### PROBLEM REQUIREMENTS
Across the listing below, how many lines contain "worn"? Answer with the number and nothing else.

### GIVEN DATA
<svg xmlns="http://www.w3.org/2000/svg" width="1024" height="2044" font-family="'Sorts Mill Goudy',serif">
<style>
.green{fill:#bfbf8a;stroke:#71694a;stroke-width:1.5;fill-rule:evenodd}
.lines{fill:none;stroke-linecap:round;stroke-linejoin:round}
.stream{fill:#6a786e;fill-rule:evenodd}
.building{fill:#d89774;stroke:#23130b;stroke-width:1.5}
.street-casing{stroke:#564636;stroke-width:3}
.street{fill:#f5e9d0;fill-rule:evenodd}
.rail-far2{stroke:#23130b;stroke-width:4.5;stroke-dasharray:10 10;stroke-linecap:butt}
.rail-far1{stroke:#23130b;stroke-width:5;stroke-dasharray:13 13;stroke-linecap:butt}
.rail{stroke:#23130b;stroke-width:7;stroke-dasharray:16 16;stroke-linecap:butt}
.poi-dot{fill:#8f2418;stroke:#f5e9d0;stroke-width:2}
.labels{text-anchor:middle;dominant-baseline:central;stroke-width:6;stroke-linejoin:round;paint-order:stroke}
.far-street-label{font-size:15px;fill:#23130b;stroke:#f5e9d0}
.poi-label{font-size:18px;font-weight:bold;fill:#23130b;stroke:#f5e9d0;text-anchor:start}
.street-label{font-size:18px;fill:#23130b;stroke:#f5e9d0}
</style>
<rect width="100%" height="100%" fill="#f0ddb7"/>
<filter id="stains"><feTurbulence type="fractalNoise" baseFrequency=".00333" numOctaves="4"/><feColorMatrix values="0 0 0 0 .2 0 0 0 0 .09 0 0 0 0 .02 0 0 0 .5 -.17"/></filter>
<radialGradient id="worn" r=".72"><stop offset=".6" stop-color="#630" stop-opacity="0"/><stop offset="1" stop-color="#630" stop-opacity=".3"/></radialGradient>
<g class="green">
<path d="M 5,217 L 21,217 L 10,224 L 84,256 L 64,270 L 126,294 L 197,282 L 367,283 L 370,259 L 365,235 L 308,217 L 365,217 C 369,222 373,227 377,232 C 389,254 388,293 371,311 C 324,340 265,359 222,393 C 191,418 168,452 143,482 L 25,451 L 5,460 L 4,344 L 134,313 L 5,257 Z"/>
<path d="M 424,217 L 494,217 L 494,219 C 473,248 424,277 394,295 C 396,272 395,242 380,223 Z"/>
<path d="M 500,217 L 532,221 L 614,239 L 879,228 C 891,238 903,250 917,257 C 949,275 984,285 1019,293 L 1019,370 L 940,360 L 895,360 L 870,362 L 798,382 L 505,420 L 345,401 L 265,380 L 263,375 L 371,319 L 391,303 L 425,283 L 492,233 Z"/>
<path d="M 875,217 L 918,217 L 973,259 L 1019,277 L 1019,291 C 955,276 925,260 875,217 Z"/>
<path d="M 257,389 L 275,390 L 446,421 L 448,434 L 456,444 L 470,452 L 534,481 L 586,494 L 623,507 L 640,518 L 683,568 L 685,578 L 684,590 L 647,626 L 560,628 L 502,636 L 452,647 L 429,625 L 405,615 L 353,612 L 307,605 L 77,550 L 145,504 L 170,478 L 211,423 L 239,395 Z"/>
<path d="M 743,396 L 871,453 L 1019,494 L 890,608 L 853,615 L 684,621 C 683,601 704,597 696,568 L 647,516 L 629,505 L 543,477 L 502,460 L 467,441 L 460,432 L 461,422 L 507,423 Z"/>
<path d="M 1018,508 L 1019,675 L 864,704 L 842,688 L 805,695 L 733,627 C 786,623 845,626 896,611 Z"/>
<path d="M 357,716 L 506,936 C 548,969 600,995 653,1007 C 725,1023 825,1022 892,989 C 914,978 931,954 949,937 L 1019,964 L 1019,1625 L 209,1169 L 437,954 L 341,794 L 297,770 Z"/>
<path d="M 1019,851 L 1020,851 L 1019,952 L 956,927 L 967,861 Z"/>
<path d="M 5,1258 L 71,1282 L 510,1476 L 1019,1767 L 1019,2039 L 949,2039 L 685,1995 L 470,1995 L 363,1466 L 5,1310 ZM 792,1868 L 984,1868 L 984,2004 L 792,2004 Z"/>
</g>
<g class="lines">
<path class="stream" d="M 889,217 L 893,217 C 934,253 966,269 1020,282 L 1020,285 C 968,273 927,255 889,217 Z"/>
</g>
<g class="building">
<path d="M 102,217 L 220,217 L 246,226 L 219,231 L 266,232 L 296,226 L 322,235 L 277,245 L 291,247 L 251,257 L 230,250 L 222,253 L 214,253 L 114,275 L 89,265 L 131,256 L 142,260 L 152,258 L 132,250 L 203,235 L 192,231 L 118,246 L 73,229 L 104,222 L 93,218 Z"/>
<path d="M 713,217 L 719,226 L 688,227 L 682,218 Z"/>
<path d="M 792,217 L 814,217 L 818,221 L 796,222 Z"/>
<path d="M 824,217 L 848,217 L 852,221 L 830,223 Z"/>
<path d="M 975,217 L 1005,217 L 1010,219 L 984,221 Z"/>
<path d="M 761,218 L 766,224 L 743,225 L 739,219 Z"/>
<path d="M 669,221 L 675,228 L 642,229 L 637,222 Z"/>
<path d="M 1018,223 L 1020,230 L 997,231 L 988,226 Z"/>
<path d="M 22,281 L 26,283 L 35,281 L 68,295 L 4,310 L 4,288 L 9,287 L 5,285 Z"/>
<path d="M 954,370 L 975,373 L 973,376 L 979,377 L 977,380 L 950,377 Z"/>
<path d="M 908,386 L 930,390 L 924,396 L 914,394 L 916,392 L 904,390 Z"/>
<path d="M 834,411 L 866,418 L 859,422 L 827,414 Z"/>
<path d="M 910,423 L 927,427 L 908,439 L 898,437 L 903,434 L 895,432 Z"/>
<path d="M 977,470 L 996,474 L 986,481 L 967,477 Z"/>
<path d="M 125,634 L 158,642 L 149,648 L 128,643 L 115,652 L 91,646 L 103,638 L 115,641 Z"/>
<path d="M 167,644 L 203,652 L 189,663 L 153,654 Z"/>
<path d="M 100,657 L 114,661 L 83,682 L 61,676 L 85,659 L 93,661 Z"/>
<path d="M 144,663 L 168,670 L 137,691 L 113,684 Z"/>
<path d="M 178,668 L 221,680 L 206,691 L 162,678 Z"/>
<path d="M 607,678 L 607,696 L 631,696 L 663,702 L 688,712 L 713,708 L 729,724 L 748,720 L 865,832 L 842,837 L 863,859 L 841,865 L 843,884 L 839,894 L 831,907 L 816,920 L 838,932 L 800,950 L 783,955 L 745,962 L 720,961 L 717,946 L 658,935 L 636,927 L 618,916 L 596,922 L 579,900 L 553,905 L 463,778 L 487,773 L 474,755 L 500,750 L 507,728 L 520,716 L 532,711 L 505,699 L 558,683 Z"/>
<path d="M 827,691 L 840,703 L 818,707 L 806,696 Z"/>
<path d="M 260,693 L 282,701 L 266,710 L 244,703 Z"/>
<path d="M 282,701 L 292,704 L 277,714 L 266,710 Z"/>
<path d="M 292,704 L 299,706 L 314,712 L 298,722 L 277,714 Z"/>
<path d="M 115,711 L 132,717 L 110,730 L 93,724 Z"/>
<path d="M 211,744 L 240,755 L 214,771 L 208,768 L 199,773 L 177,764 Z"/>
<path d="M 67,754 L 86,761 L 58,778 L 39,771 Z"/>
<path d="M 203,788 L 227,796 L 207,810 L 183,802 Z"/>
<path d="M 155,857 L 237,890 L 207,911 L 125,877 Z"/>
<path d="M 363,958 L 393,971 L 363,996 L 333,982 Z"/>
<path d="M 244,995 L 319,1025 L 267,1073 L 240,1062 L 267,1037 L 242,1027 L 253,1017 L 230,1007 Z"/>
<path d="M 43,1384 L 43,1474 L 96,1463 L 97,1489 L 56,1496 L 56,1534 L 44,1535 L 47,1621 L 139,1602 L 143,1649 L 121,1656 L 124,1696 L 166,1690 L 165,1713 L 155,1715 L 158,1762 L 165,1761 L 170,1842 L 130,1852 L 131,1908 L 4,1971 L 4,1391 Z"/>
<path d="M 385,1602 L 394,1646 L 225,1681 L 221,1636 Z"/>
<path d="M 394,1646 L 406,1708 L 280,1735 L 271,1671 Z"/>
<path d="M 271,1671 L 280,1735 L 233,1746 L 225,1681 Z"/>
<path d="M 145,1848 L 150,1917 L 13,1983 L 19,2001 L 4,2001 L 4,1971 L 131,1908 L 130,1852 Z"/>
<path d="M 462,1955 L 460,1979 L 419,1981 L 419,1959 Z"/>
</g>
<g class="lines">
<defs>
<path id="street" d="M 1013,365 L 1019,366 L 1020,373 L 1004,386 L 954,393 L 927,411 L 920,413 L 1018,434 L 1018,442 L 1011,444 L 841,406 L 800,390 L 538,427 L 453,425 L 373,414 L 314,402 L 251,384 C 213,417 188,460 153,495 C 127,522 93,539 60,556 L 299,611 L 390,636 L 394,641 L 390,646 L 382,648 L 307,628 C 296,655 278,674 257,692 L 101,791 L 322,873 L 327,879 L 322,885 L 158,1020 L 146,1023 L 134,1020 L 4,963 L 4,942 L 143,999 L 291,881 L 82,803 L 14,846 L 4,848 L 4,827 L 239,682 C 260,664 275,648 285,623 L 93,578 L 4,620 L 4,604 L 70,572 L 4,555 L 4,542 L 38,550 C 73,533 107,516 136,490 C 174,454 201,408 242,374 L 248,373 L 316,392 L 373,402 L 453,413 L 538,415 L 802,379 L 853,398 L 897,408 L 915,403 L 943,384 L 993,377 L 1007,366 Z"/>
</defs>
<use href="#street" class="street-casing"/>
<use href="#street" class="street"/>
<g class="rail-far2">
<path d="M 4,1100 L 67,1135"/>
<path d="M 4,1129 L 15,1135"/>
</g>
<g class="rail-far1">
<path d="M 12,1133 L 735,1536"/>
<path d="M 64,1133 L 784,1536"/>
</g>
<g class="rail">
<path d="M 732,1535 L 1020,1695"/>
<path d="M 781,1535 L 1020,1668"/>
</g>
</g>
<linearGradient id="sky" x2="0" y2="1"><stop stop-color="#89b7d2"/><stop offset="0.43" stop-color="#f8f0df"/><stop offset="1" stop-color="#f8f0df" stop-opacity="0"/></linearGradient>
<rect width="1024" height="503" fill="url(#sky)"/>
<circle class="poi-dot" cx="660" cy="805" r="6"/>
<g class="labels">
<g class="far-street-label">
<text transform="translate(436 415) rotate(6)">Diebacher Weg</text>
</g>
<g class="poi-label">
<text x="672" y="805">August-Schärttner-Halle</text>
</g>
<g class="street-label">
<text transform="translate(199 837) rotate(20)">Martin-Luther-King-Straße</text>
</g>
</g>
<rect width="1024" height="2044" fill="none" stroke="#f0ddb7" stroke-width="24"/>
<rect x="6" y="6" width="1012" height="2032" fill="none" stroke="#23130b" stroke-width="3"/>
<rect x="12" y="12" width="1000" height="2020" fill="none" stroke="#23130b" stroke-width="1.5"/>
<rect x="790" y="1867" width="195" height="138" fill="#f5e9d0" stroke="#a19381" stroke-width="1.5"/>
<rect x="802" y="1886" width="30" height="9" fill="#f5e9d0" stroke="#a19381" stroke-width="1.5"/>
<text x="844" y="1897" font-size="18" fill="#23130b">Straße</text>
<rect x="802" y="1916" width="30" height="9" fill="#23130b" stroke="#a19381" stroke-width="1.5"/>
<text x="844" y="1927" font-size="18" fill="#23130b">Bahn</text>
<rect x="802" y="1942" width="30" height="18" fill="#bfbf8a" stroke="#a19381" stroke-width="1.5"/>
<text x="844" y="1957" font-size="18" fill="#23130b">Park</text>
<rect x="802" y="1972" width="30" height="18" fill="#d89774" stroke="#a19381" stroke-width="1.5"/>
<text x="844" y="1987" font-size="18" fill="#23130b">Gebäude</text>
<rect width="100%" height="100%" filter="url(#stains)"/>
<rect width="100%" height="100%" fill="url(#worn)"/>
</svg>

### RESPONSE BELOW
2